Set exercise
Write out the lines below word for word, leaving out the pictures.

****************************************

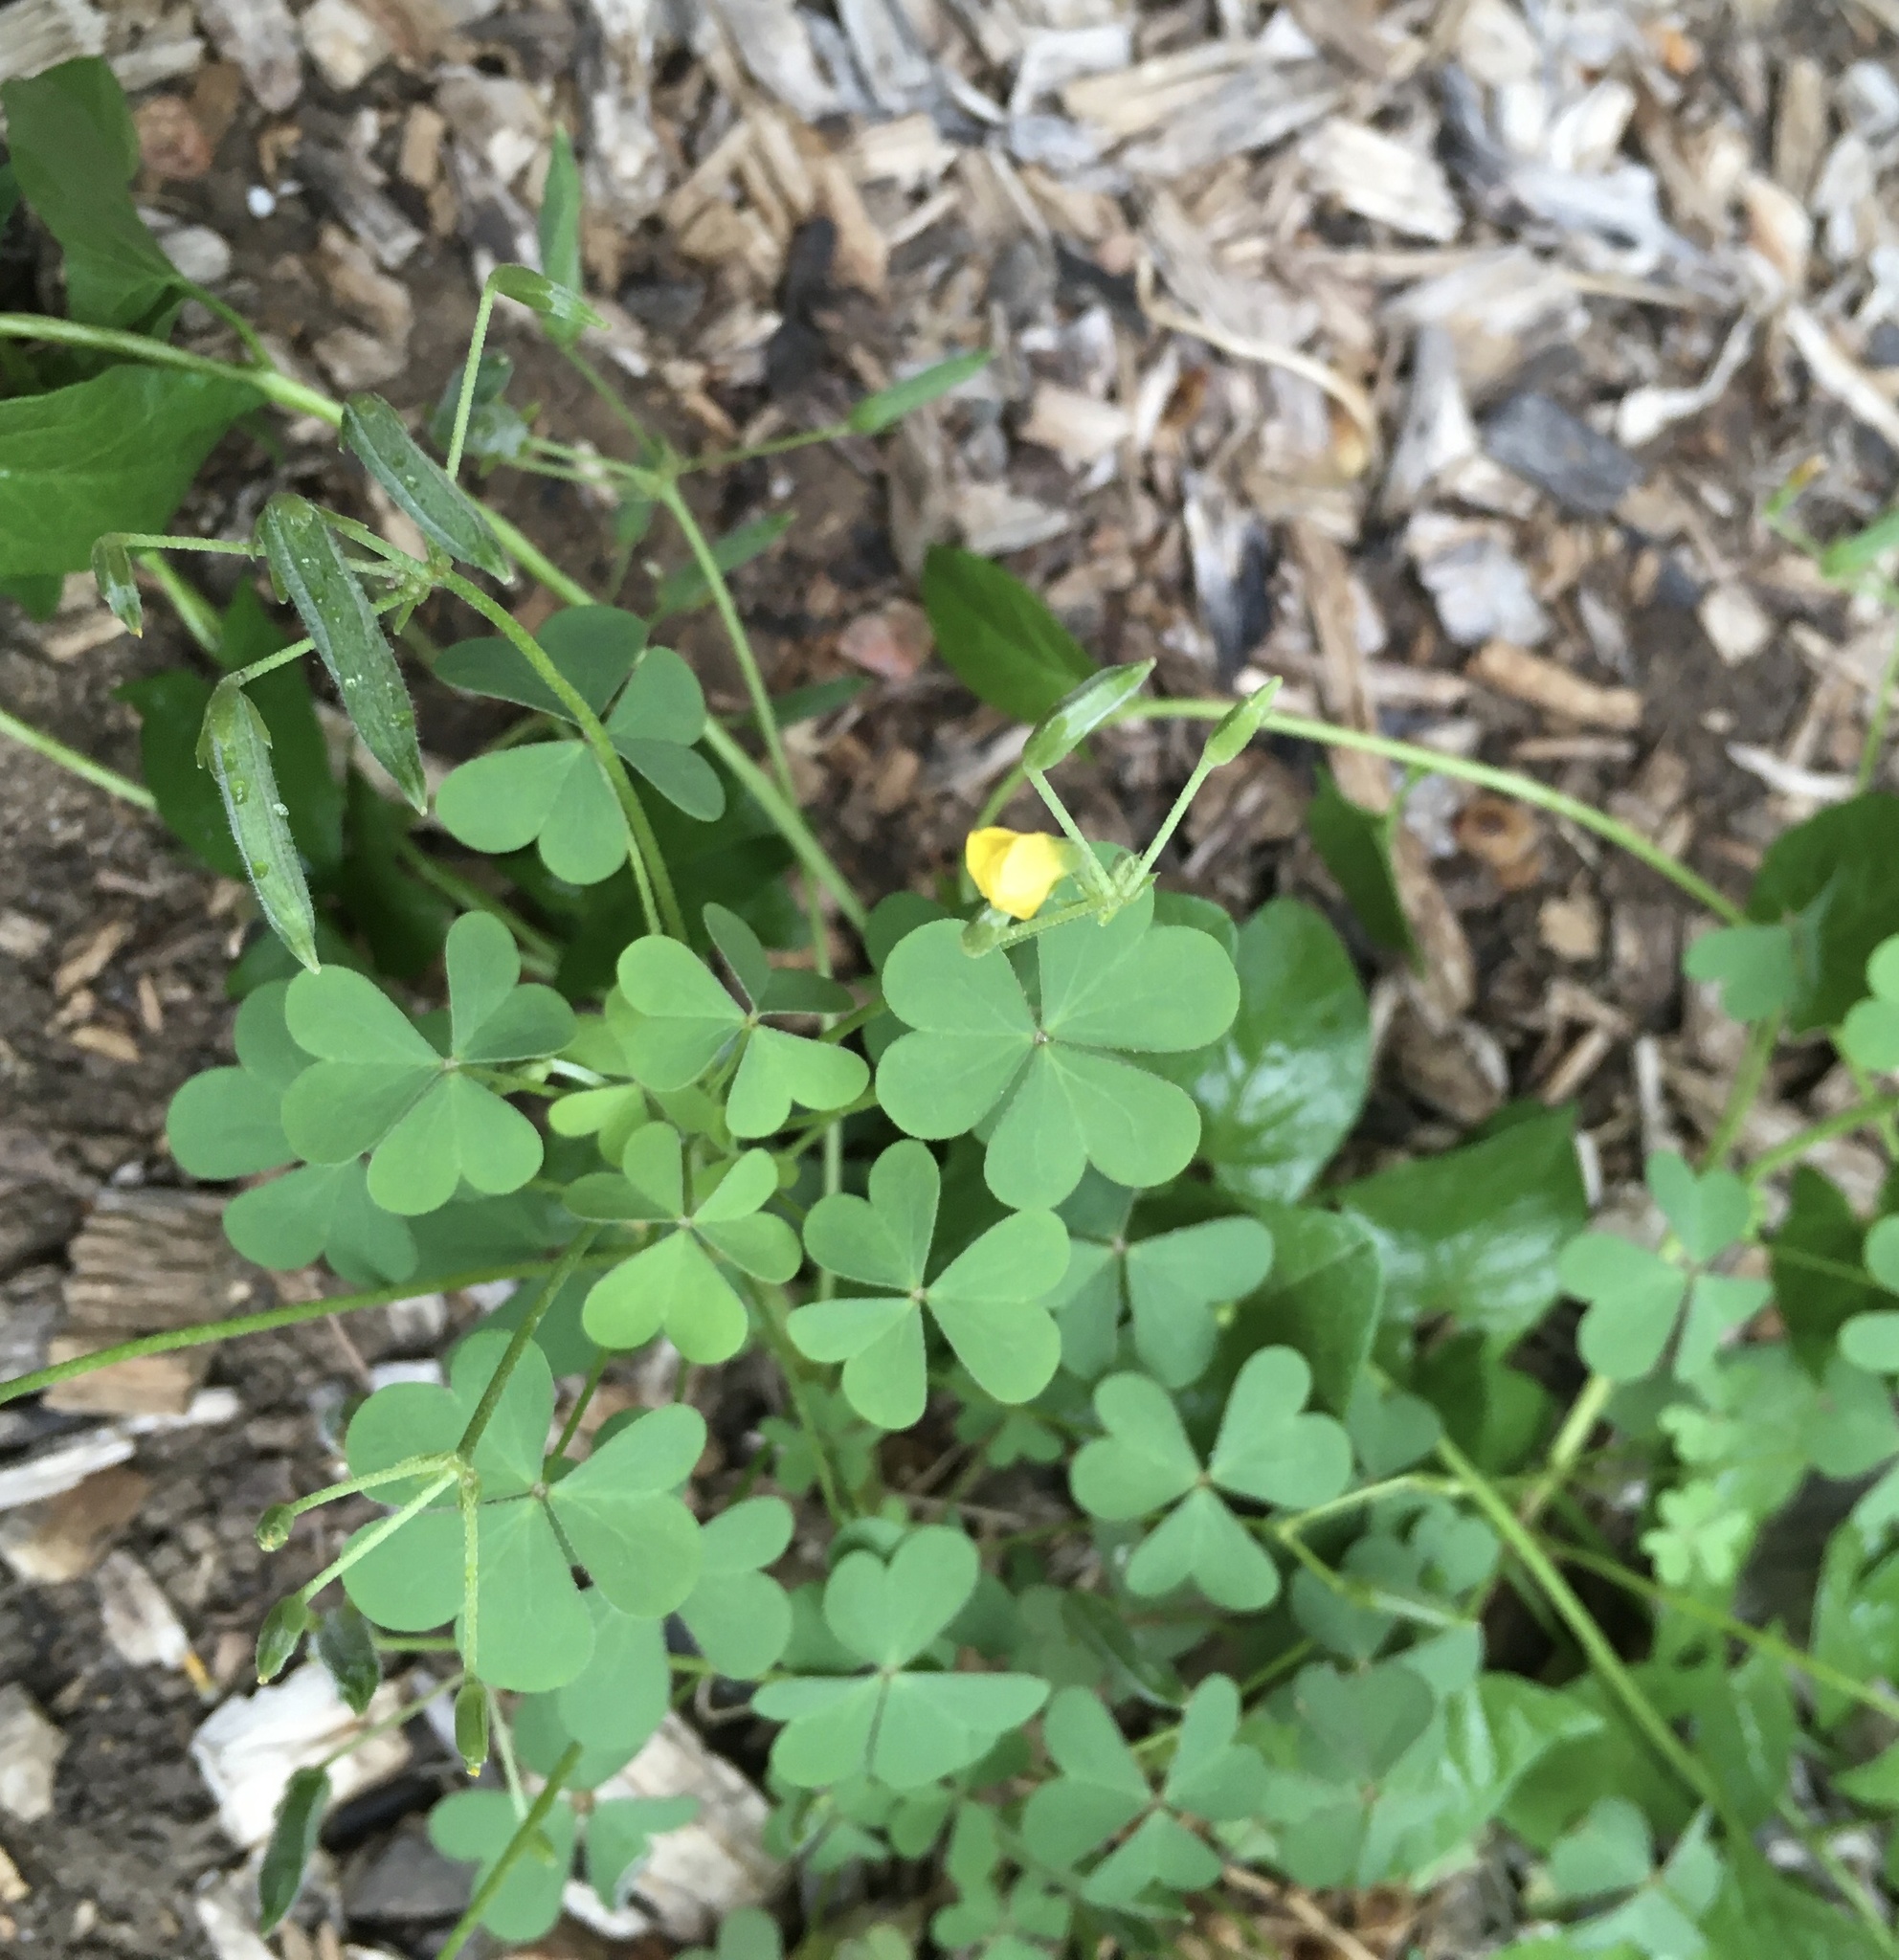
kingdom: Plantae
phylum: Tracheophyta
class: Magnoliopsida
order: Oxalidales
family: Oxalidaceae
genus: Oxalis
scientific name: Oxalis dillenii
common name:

****************************************

Correct answer
kingdom: Plantae
phylum: Tracheophyta
class: Magnoliopsida
order: Oxalidales
family: Oxalidaceae
genus: Oxalis
scientific name: Oxalis dillenii
common name:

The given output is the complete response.